Data supplied —
^^^^^^^^^^^^^^^^
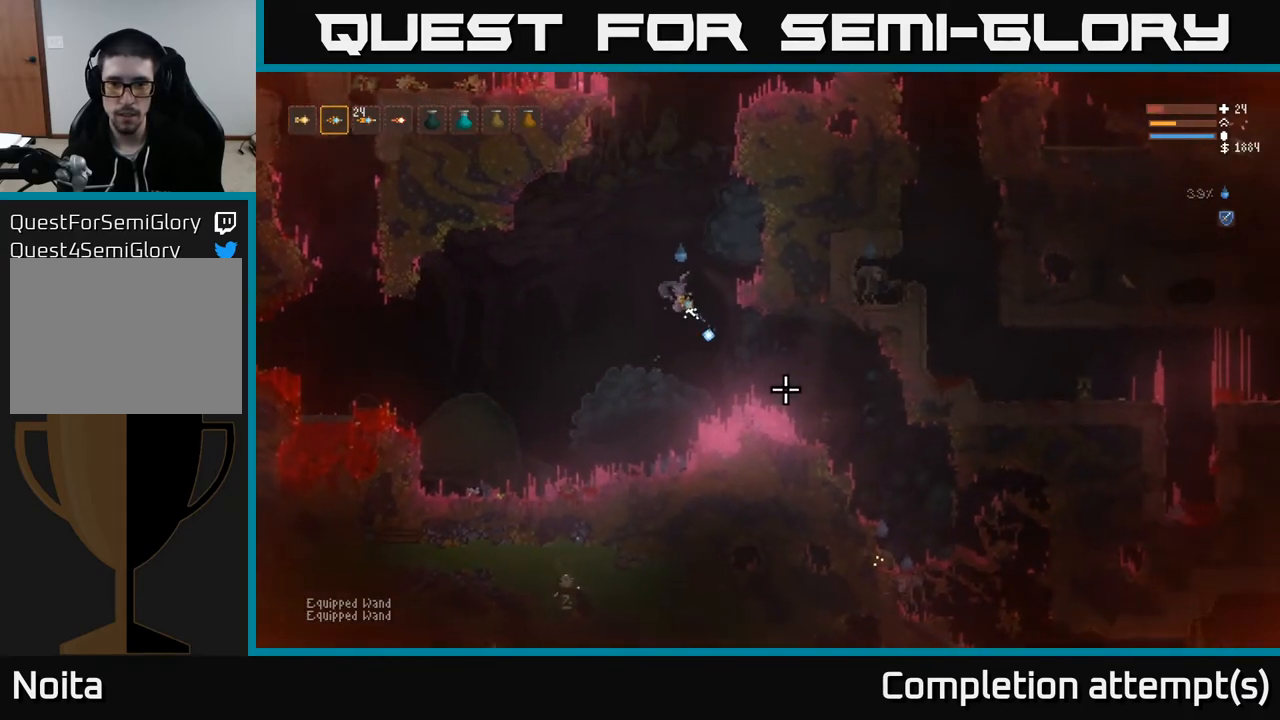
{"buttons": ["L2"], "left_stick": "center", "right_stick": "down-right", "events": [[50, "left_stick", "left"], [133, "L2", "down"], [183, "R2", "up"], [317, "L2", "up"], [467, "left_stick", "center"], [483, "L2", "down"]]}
^^^^^^^^^^^^^^^^
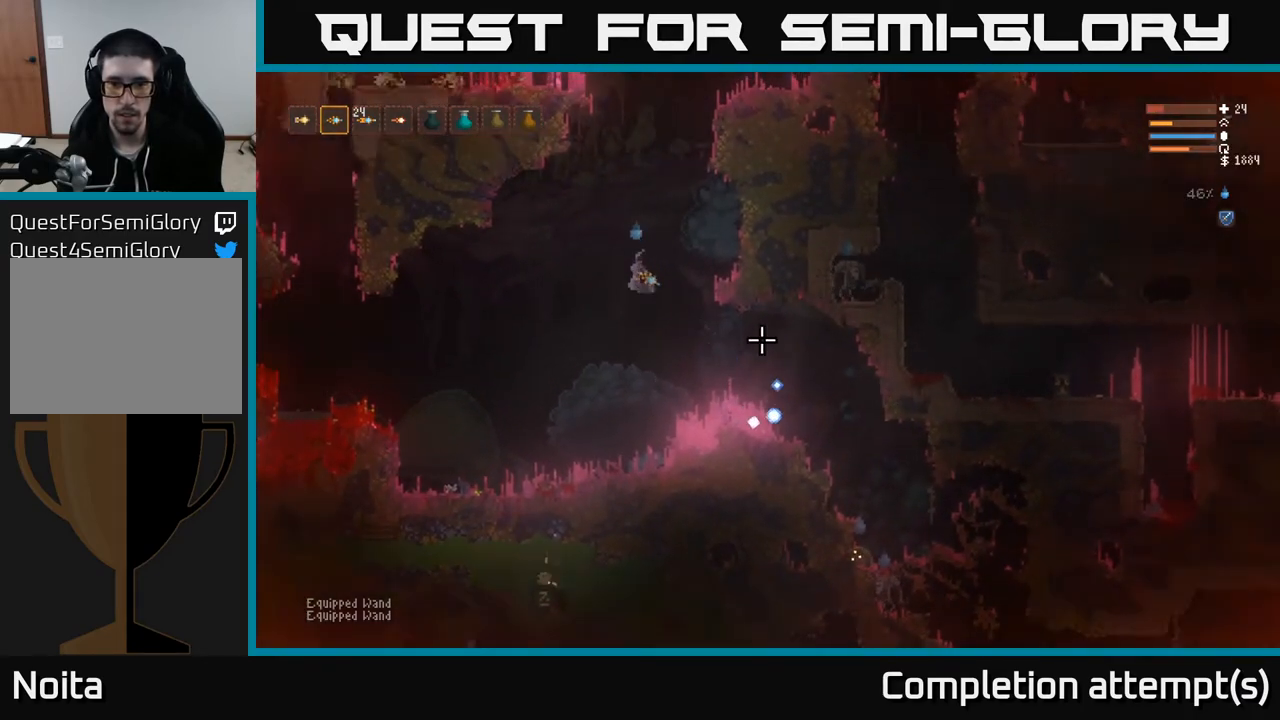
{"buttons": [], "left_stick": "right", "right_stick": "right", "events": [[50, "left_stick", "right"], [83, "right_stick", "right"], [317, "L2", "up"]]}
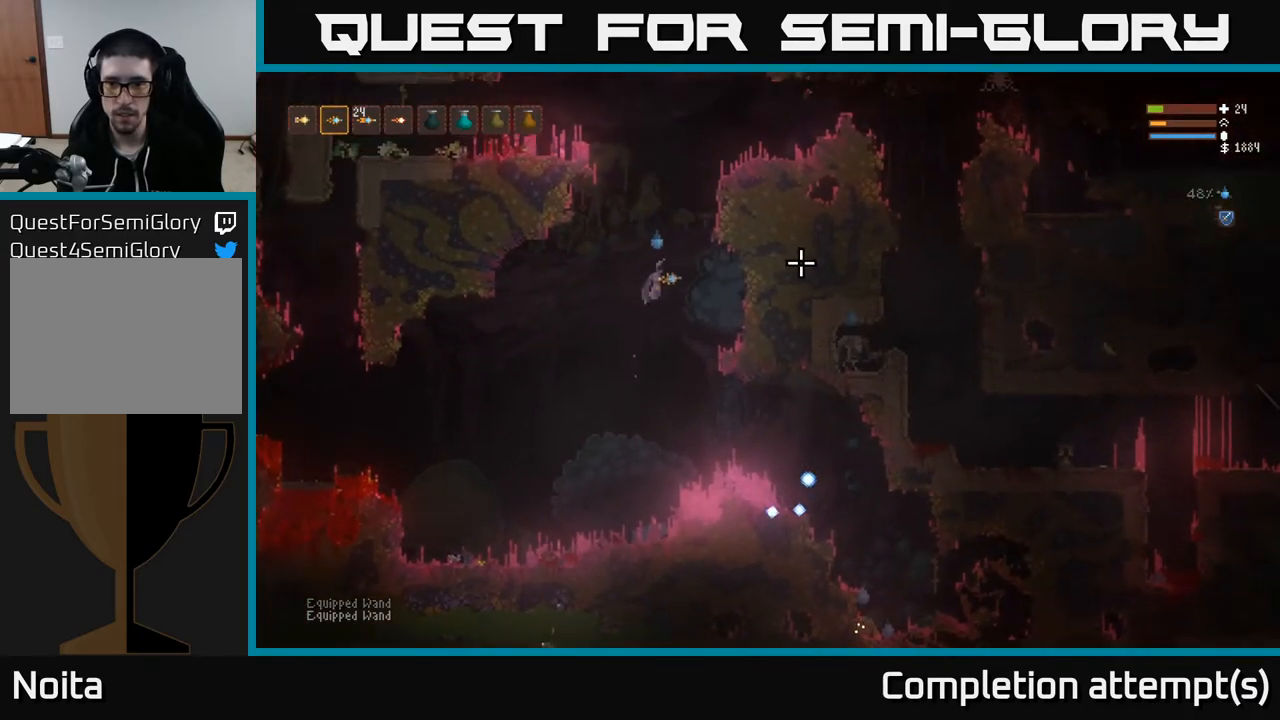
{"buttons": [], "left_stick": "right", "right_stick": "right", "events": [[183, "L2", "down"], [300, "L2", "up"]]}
^^^^^^^^^^^^^^^^
What lines above contain the word "down"? Return each such line.

{"buttons": ["L2"], "left_stick": "center", "right_stick": "down-right", "events": [[50, "left_stick", "left"], [133, "L2", "down"], [183, "R2", "up"], [317, "L2", "up"], [467, "left_stick", "center"], [483, "L2", "down"]]}
{"buttons": [], "left_stick": "right", "right_stick": "right", "events": [[183, "L2", "down"], [300, "L2", "up"]]}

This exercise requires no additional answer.